"Nak, mereka yang benar-benar menyayangimu tidak akan pernah merasa benar-benar tersiksa. Karena dengan bersama orang yang mereka sayangilah mereka merasa hidup."
Seperti itulah isi di dalam hati Anayati untuk anak satu-satunya.
"Tapi, Bu, aku tidak ingin serakah," bantah Renjana. Sekonyong-konyong, dia membuka mata. Pilu di dalam hati Anayati menjadi menatap sorot matanya yang tak bernyawa. Sayang, kemampuannya untuk menahan air mata tak lagi bisa diandalkan. Wanita itu cepat-cepat mengusap sudut matanya.
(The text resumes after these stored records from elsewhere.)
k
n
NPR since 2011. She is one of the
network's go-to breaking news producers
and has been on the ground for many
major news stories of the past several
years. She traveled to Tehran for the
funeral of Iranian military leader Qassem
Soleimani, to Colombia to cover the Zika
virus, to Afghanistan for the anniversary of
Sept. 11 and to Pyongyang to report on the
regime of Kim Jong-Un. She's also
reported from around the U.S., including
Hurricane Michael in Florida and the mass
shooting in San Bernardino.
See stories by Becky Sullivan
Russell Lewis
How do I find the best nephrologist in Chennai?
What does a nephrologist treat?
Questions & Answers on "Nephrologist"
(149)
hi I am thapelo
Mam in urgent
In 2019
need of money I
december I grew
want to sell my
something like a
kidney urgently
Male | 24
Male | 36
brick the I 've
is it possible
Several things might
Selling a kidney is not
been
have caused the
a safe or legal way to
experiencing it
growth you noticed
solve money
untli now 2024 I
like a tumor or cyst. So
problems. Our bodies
"Kalau begitu, tidak apa-apa," ujar Anayati dengan suara serak menahan tangis. "Kalau menjadi serakah sangat memberatkan kamu, Ibu akan ikhlas, Sayang. Ibu tidak akan menuntut apapun."
"Ayah juga pasti setuju denganku, kan?"
Anayati hanya mengangguk. Andai Anayati setegar Raiz, barangkali dia bisa merangkai kata-kata yang bisa dibawa Renjana sebagai hadiah perpisahan.
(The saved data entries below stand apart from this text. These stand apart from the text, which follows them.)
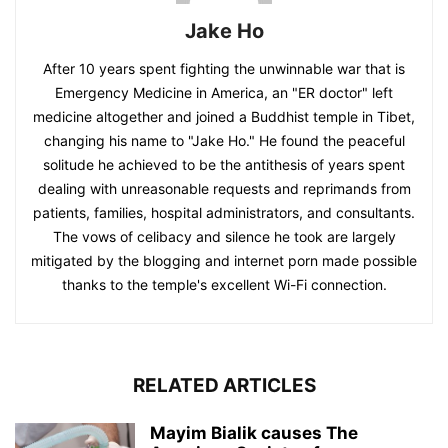
Jake Ho
After 10 years spent fighting the unwinnable war that is
Emergency Medicine in America, an "ER doctor" left
medicine altogether and joined a Buddhist temple in Tibet,
changing his name to "Jake Ho." He found the peaceful
solitude he achieved to be the antithesis of years spent
dealing with unreasonable requests and reprimands from
patients, families, hospital administrators, and consultants.
The vows of celibacy and silence he took are largely
mitigated by the blogging and internet porn made possible
thanks to the temple's excellent Wi-Fi connection.
RELATED ARTICLES
Mayim Bialik causes The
Renjana memejamkan matanya kembali. Deru nafasnya pendek, tetapi tidak tersenggal. Dalam pejam matanya, gadis itu menyebutkan satu-satu keinginannya. Semua yang akan dikabulkan Anayati dengan kucuran air mata.
"Bu, aku juga tidak ingin sekolah lagi."
"Aku juga tidak akan menulis lagi."
"Aku mau tinggal di sini selamanya, Bu."
"Jangan lupa belikan aku gaun putih, ya, Bu. Aku mau memakainya di hari lebaran tahun depan."